A new phishing campaign is targeting Facebook users and it is spreading a new malware.
A New Phishing Campaign Is Targeting Facebook Users
A popular phishing campaign known as Ducktail that hijacks new Facebook accounts running advertising campaigns for businesses is at the moment distributing a new infostealer malware.
According to researchers at Zscaler, Ducktail prior to this made use of LinkedIn in distributing a piece of malware that was written in .NET core that would steal Facebook business account data that are stored in a web browser and then exfiltrate it into a private telegram channel which then acted as the command and control server (C2) of the malware, communicating with target systems in coordinating cyberattacks.
Ducktail Is Distributing a New Malware Variant to Steal Facebook-Adjacent Data
However, ducktail at this very moment has been seen distributing a new malware variant that cannot only steal Facebook-adjacent data but also other sensitive data that are stored in browsers like data that is related to cryptocurrency wallets, account information, and basic system data.
The C2 also has seen changes which means that the data no longer goes to a telegram channel but rather it goes to a JSON website that also stores account tokens and other related data that are needed for on-device fraud.

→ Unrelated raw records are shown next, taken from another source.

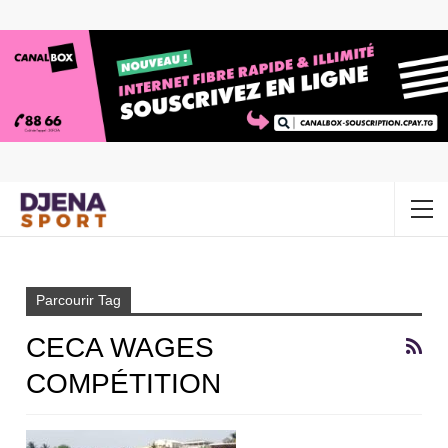
Accueil
CECA Wages compétition
Parcourir Tag
CECA WAGES
COMPÉTITION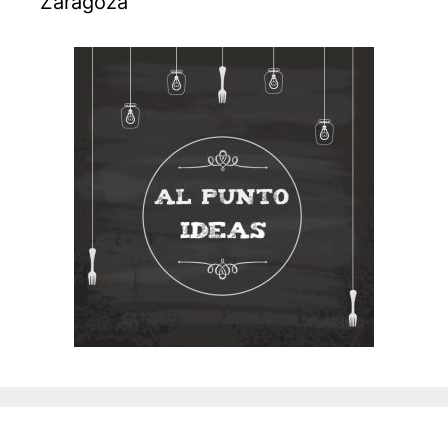
Zaragoza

Platform Zscaler also claimed that the malware is being shared as an archive file that is uploaded to a legitimate file hosting service. The attackers according to them made sure that the malware does not get flagged by antivirus software by simply loading in memory only.
Users Can Cut Down the Damage by Switching To an Anonymous Browser
Users can cut down the damage caused by Ducktail and other malware by switching to an anonymous browser, or simply by making sure they do not save sensitive information in their browser of choice.
This is really important because, if malware happens to compromise an endpoint with a Facebook Business account, they may search for additional sensitive financial details like PayPal data. This is inclusive of the amounts spent on certain purchases, verification statuses, and many more.
How People Are Tricked By the Malware
In many cases, attackers making use of malware try to trick people into downloading it simply by presenting it as movie subtitle files, adult content, or cracks for illegitimate software.
And while it is true that Ducktail’s new infostealer could be evading antivirus software, software that comes with in-built web protection could still be of great help against it by blocking access to suspicious sites that may be carrying it.